Von Mirjam Petermann

Schendel ist Mitherausgeber des Buches »Beruf und Berufung. Wie aktuell ist das reformatorische Berufsverständnis«. Martin Luther kannte zu seiner Zeit nur das Wort »Beruf«, verwendete es aber synonym mit der heutigen Begrifflichkeit »Berufung«. Einen »Beruf« hatten nach damaligem Verständnis nur Priester, Mönche und Nonnen. Alle anderen hatten »Arbeit«. Die wurde nach damaligem Verständnis unweigerlich mit Plage, Anstrengung und Strafe in Verbindung gebracht. Der »Beruf« dagegen ging mit Armut, Gehorsam und Keuschheit einher. Diese selbstauferlegten Pflichten waren für Luther jedoch ein Ausweichen der eigentlichen Aufgabe eines jeden Christenmenschen; nämlich dort zu wirken, wo er bereits ist, im Dienst am Nächsten. Für ihn war »Arbeit« kein Fluch, sondern ein Segen, ein Akt der Fürsorge und Nächstenliebe.

- **Was zu tun ist**
Aktualisiere einen Abschnitt aus dem Textauszug zu Luthers Berufsverständnis, indem du ihn mit „Geistliche“ an Stelle von „Priester“ erneut wiedergibst. Setze bei den Worten „Von Mirjam Petermann“ ein und hör nach den Worten „Fürsorge und Nächstenliebe.“ auf.

- **Bereitgestelltes Material**
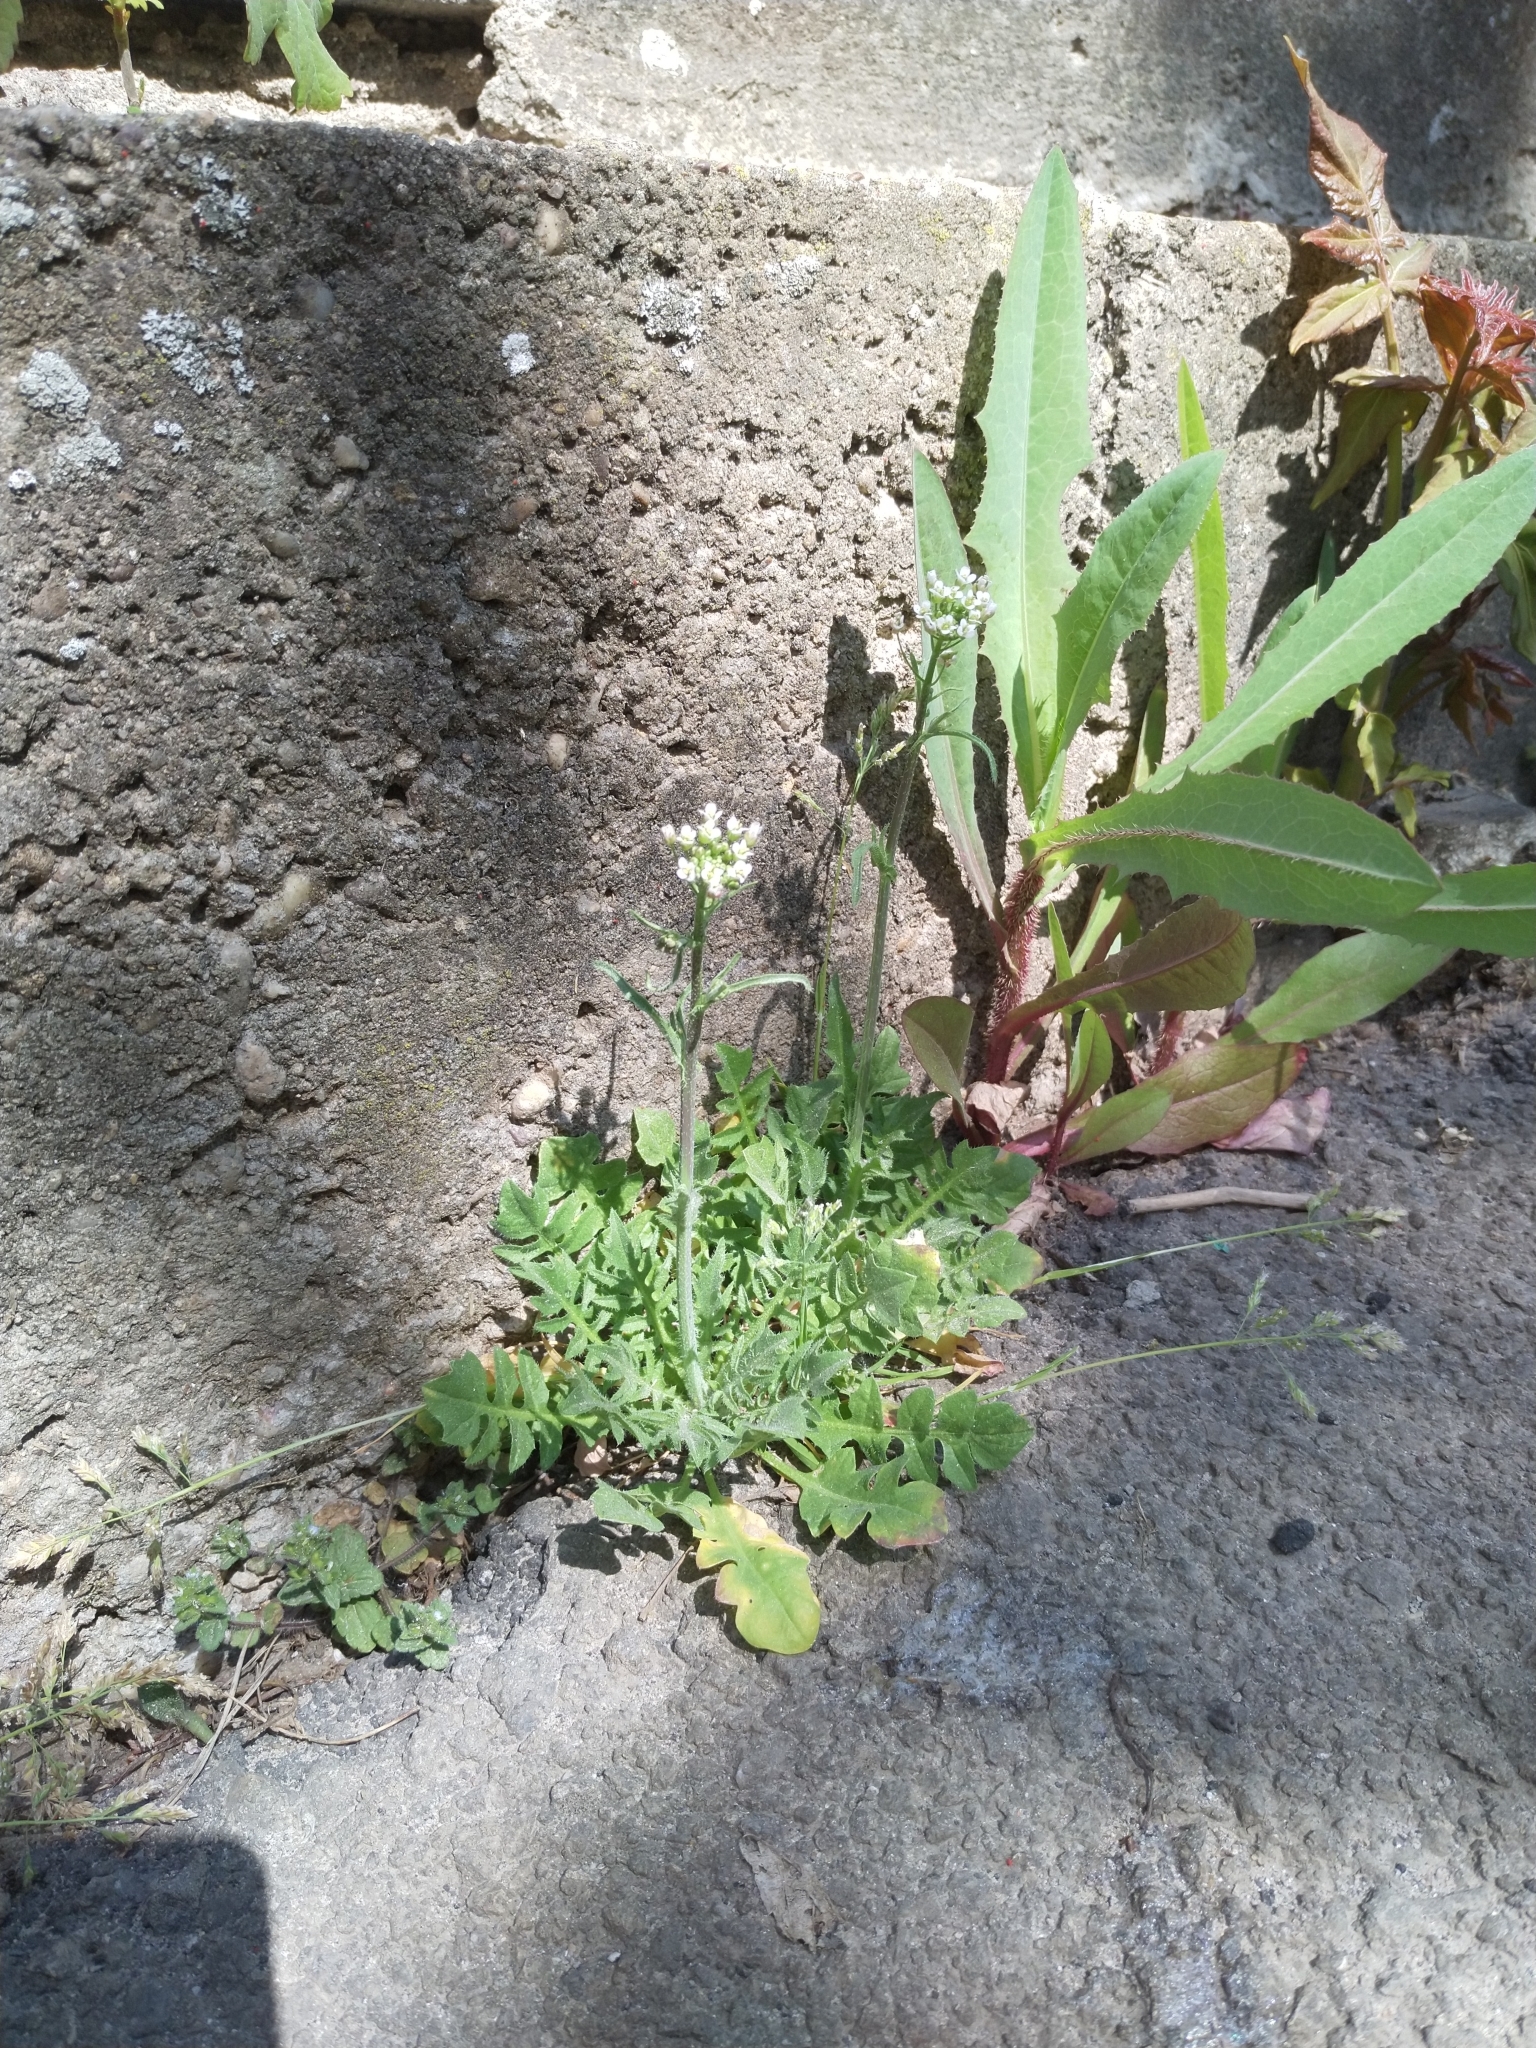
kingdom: Plantae
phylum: Tracheophyta
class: Magnoliopsida
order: Brassicales
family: Brassicaceae
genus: Capsella
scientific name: Capsella bursa-pastoris
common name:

- **Antwort zur Aufgabe**
Von Mirjam Petermann

Schendel ist Mitherausgeber des Buches »Beruf und Berufung. Wie aktuell ist das reformatorische Berufsverständnis«. Martin Luther kannte zu seiner Zeit nur das Wort »Beruf«, verwendete es aber synonym mit der heutigen Begrifflichkeit »Berufung«. Einen »Beruf« hatten nach damaligem Verständnis nur Geistliche, Mönche und Nonnen. Alle anderen hatten »Arbeit«. Die wurde nach damaligem Verständnis unweigerlich mit Plage, Anstrengung und Strafe in Verbindung gebracht. Der »Beruf« dagegen ging mit Armut, Gehorsam und Keuschheit einher. Diese selbstauferlegten Pflichten waren für Luther jedoch ein Ausweichen der eigentlichen Aufgabe eines jeden Christenmenschen; nämlich dort zu wirken, wo er bereits ist, im Dienst am Nächsten. Für ihn war »Arbeit« kein Fluch, sondern ein Segen, ein Akt der Fürsorge und Nächstenliebe.